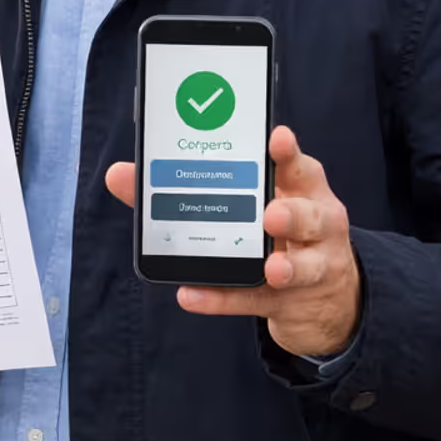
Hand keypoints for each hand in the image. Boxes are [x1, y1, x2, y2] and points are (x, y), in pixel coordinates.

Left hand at [105, 125, 361, 358]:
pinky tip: (191, 296)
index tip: (276, 138)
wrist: (321, 297)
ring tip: (271, 268)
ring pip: (304, 266)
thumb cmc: (278, 231)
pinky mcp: (288, 303)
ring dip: (286, 266)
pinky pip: (253, 301)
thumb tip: (118, 174)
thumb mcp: (248, 203)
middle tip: (271, 215)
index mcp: (302, 191)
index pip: (300, 168)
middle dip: (293, 214)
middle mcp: (315, 226)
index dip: (289, 153)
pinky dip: (222, 298)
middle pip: (312, 216)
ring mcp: (309, 267)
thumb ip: (184, 187)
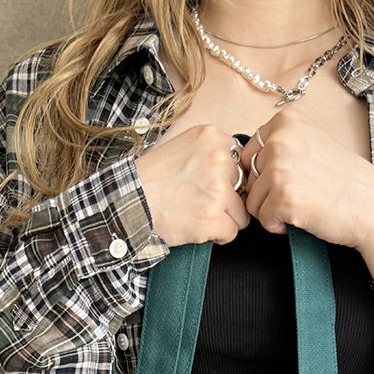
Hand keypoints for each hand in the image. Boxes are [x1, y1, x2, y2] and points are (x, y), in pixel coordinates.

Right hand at [135, 124, 250, 246]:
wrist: (130, 201)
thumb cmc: (152, 178)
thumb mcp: (183, 148)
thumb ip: (212, 154)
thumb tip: (239, 171)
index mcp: (212, 137)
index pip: (240, 163)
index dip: (229, 180)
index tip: (209, 186)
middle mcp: (219, 159)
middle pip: (244, 189)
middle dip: (227, 201)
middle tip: (199, 202)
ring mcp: (218, 189)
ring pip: (241, 213)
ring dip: (223, 219)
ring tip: (197, 215)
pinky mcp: (214, 216)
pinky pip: (232, 232)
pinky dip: (217, 235)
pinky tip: (196, 226)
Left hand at [237, 108, 373, 252]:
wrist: (372, 207)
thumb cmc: (342, 181)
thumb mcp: (310, 144)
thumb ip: (279, 145)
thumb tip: (240, 162)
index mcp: (285, 121)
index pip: (250, 153)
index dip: (266, 175)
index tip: (295, 179)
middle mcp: (279, 138)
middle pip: (247, 177)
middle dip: (266, 193)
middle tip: (300, 195)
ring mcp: (280, 167)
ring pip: (252, 201)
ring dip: (272, 211)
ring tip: (303, 206)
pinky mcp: (282, 196)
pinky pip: (262, 220)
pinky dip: (279, 226)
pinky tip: (303, 218)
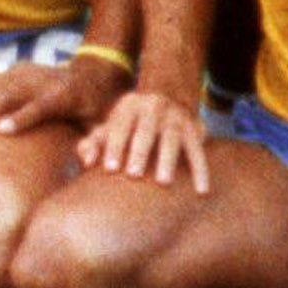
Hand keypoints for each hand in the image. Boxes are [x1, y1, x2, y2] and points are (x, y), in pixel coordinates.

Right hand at [0, 57, 115, 140]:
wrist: (93, 72)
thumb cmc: (98, 108)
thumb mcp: (105, 125)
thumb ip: (97, 142)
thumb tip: (89, 161)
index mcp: (65, 94)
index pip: (41, 106)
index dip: (22, 117)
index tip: (2, 131)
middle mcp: (42, 80)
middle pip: (8, 93)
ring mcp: (27, 72)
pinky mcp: (15, 71)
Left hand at [77, 85, 209, 191]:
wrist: (168, 97)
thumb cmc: (130, 123)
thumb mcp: (112, 125)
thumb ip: (95, 142)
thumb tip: (86, 161)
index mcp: (129, 106)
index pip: (119, 126)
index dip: (114, 146)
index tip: (110, 169)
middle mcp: (154, 107)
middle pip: (146, 130)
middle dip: (140, 151)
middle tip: (134, 175)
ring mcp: (176, 116)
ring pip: (172, 137)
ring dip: (168, 159)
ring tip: (163, 182)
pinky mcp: (195, 127)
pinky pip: (198, 150)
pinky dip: (200, 170)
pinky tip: (201, 190)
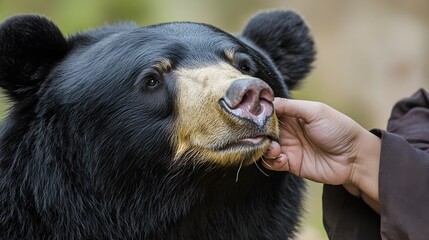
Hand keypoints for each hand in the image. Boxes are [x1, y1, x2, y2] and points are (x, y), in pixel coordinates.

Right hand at [263, 98, 380, 209]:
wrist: (354, 158)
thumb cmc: (339, 129)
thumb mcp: (315, 111)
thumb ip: (291, 106)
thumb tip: (268, 101)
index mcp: (293, 115)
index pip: (270, 112)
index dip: (260, 114)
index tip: (253, 116)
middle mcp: (288, 130)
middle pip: (264, 130)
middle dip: (259, 133)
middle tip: (260, 135)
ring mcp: (289, 147)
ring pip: (265, 147)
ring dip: (265, 148)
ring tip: (274, 148)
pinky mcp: (291, 164)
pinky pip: (273, 163)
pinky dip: (272, 161)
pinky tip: (281, 158)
******************************
Everything in the material goes into the copy exactly, except the images.

FINISHED EXERCISE -
Hand keypoints for each hand in the image. Boxes are [x1, y1, x2, y2] and points are (x, y), in pixel coordinates.

Left hand at [105, 125, 361, 358]:
pinky tip: (191, 296)
index tip: (276, 138)
wrist: (321, 297)
ring tip: (271, 268)
ring pip: (304, 266)
thumb cmc: (278, 231)
pinky mcp: (288, 303)
ring dip: (286, 266)
pinky pip: (253, 301)
thumb tip: (118, 174)
thumb mcp: (248, 203)
middle tip: (271, 215)
index mcp: (302, 191)
index pip: (300, 168)
middle dip: (293, 214)
middle mcp: (315, 226)
index dip: (289, 153)
pinky dip: (222, 298)
middle pip: (312, 216)
ring mcp: (309, 267)
thumb ip: (184, 187)
Hand keypoints for each hand in the image. Boxes are [x1, y1, x2, y2] and points are (x, y), in pixel coordinates.

Right hand at [135, 124, 250, 246]:
wrist: (130, 201)
thumb cmc: (152, 178)
thumb mcp: (183, 148)
thumb ip: (212, 154)
thumb tip: (239, 171)
index mcp: (212, 137)
index pip: (240, 163)
index dip: (229, 180)
index tip: (209, 186)
middle mcp: (219, 159)
middle pip: (244, 189)
middle dip: (227, 201)
middle tip: (199, 202)
ring mcp: (218, 189)
ring pip: (241, 213)
ring dip: (223, 219)
ring tip: (197, 215)
pinky mcp: (214, 216)
pinky pip: (232, 232)
pinky dip: (217, 235)
pinky tip: (196, 226)
Left hand at [237, 108, 373, 252]:
wrist: (372, 207)
thumb cmc: (342, 181)
thumb mcp: (310, 144)
thumb ip: (279, 145)
thumb tip: (240, 162)
index mcp: (285, 121)
index pip: (250, 153)
index dip: (266, 175)
index tip: (295, 179)
middle mcp: (279, 138)
middle pip: (247, 177)
middle dip: (266, 193)
middle tip: (300, 195)
ring mcp: (280, 167)
ring pip: (252, 201)
ring dip: (272, 211)
ring tip: (303, 206)
pinky mcp: (282, 196)
pinky pip: (262, 220)
pinky dip: (279, 226)
pinky tip: (303, 218)
Hand keypoints for each hand in the image. Boxes are [x1, y1, x2, y2] and points are (x, y), in pixel coordinates.

Right hand at [0, 57, 115, 140]:
wrist: (93, 72)
thumb cmc: (98, 108)
thumb mcp: (105, 125)
thumb ip: (97, 142)
thumb tip: (89, 161)
index mcp: (65, 94)
index pip: (41, 106)
index dip: (22, 117)
index tip: (2, 131)
middle mcp: (42, 80)
middle pip: (8, 93)
ring mcp: (27, 72)
pinky mcp: (15, 71)
Left hand at [77, 85, 209, 191]:
wrist: (168, 97)
thumb cmc: (130, 123)
thumb mcp: (112, 125)
thumb ip: (95, 142)
thumb tip: (86, 161)
index mcp: (129, 106)
index pip: (119, 126)
index dip: (114, 146)
index tip: (110, 169)
middle mcp: (154, 107)
middle pip: (146, 130)
middle dip: (140, 151)
middle tip: (134, 175)
ring mcp: (176, 116)
ring pip: (172, 137)
ring dip: (168, 159)
ring tip: (163, 182)
pinky mcp: (195, 127)
pinky pip: (198, 150)
pinky dip: (200, 170)
pinky tip: (201, 190)
Hand keypoints for each hand in the image. Boxes are [x1, y1, x2, y2] and points are (x, y), in pixel coordinates.

Right hand at [263, 98, 380, 209]:
wrist: (354, 158)
thumb cmc: (339, 129)
thumb mcp: (315, 111)
thumb ip: (291, 106)
thumb tip: (268, 101)
index mcp: (293, 115)
index pip: (270, 112)
index dip: (260, 114)
index tip: (253, 116)
middle mcp: (288, 130)
middle pip: (264, 130)
middle dip: (259, 133)
middle tip: (260, 135)
ring mcp: (289, 147)
ring pip: (265, 147)
ring dip: (265, 148)
ring tip: (274, 148)
pinky mcp: (291, 164)
pinky pip: (273, 163)
pinky dip: (272, 161)
pinky tip: (281, 158)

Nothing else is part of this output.